The task
The required answer is each line in the entries below where "lines" occurs.

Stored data

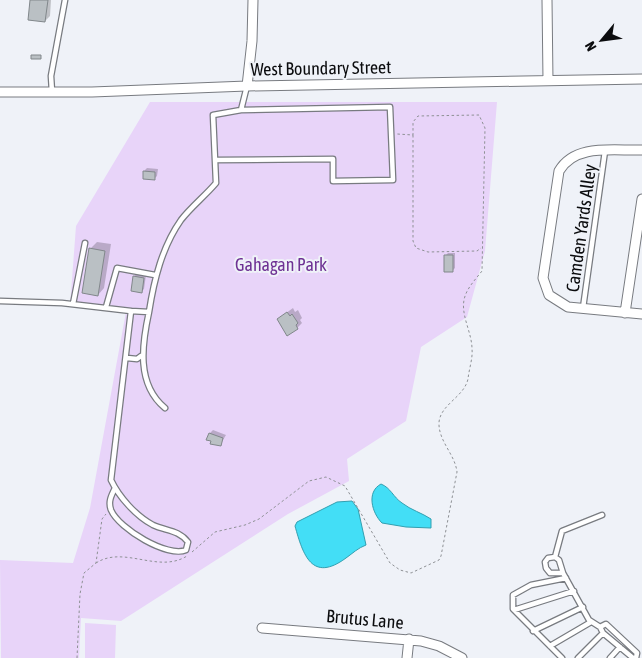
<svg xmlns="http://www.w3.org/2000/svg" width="642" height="658" font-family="'Asap Condensed',sans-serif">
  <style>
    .green { fill: #e8d4f9 }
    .water { fill: #43def6; stroke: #329fb0 }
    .shadow { fill: #0003 }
    .building { fill: #bac0c4; stroke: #81878b }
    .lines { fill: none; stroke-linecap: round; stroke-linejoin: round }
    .service-casing { stroke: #787b80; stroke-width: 7 }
    .minor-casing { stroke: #787b80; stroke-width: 11 }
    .path { stroke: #8e9195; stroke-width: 1; stroke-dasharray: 2.5 2.5; stroke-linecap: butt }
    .service { stroke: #fff; stroke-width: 4.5 }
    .minor { stroke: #fff; stroke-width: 9 }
    .labels { text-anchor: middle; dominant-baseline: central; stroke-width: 4; stroke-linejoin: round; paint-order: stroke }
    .street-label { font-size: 18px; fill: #0b0c0e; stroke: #eff2f8 }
    .park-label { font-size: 18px; fill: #6e3294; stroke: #eff2f8 }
  </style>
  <rect width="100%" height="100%" fill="#eff2f8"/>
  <path class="green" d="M150 102H497L485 251 467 317 421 347 406 421 347 459 349 481 288 514 121 621 81 618 79 658H1L0 560 73 563 90 508 126 312 70 306 76 226Z
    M85 623 116 625 115 658H85Z"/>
  <path class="water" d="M381 484C391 488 393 497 402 503 411 510 422 513 431 519V528L406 527 382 523C372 513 366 492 381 484Z
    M352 501 358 509 366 545C358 548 353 553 346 558 312 583 303 555 295 526L297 522 337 502Z"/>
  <path class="shadow" d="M32 0H51L50 16 45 21Z
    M147 168 158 169 157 176 154 179 144 171Z
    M97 242 111 244 104 288 98 295 90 249Z
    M448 253H455V268L452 271 445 256Z
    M137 273 146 275 144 289 141 292 134 276Z
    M293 308 295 312 298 310 302 318 300 320 302 323 297 328 278 319Z
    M213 430 226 435 220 445 212 440 210 433Z"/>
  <path class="building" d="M30 0H48L45 22 28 20Z
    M31 55H41V59H31Z
    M143 171 155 172V180L143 179Z
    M89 248 105 251 98 296 82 293Z
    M444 255H453V272H444Z
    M133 276 144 278 142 293 131 291Z
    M287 312 290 316 292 314 298 323 296 325 298 329 287 336 277 319Z
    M209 433 223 438 221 446 210 444 211 441 206 440Z"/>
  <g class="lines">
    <defs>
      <path id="service" d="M52 92 51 76 65 0
        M215 160 333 159V181L393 180 390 107 241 110
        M0 301 62 303 131 311
        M73 304 85 243
        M106 307 117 268 155 275
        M583 308 605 151
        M149 312C142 344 136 384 165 408
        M127 358 137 359 141 356
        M115 488C111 496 108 502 111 510 119 529 168 558 186 550L188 542C179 530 166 531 153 525 136 516 119 497 111 480L131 311 149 312C154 280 162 247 181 220 191 207 205 196 216 183L213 115 241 110 247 86
        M555 557 562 531 602 515
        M563 573 559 560 555 557 548 558 545 562 546 568 550 573H563L589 620 600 627 603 633 633 658
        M514 610 574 591
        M600 627 606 624 637 653 636 658
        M533 631 583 607
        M550 646 591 622
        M562 658 513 609V595L531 585 566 578
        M578 658 603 633
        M610 658 620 647"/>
      <path id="minor" d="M547 0 548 80
        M247 86 252 41 253 0
        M0 92H92L247 86 642 79
        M642 150C614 151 575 143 559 171L543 278 549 295 568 307 642 314
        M625 313 642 199
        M262 628 421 641 439 646 462 658
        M407 658 409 639"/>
    </defs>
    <use href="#service" class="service-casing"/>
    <use href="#minor" class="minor-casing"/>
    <path class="path" d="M413 135V241L416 248 428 252 477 251 481 248
      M192 552 215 532 245 525 259 519 309 481 326 477 345 486 390 563 400 570 411 573 439 560 441 556 457 472C455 454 438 441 439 422 441 404 464 397 468 379 469 369 473 358 472 349 472 333 461 316 464 300 466 289 475 280 482 271L485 128 479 115 418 116 413 122V135L397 134
      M96 563C124 545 158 574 187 556
      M77 658 80 594 84 573 96 563 102 519 106 514"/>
    <use href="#service" class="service"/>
    <use href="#minor" class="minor"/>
  </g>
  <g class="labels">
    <g class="street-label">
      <text transform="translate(321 68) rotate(-1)">West Boundary Street</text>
      <text transform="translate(581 228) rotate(-82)">Camden Yards Alley</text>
      <text transform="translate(365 619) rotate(5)">Brutus Lane</text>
    </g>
    <g class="park-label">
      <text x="281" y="264">Gahagan Park</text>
    </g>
  </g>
  <g transform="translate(602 40) rotate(241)" stroke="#eff2f8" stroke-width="4" paint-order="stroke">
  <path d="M0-4L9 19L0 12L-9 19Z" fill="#0b0c0e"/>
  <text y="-8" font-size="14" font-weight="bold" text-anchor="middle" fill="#0b0c0e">N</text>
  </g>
</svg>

Result of this exercise
    .lines { fill: none; stroke-linecap: round; stroke-linejoin: round }
  <g class="lines">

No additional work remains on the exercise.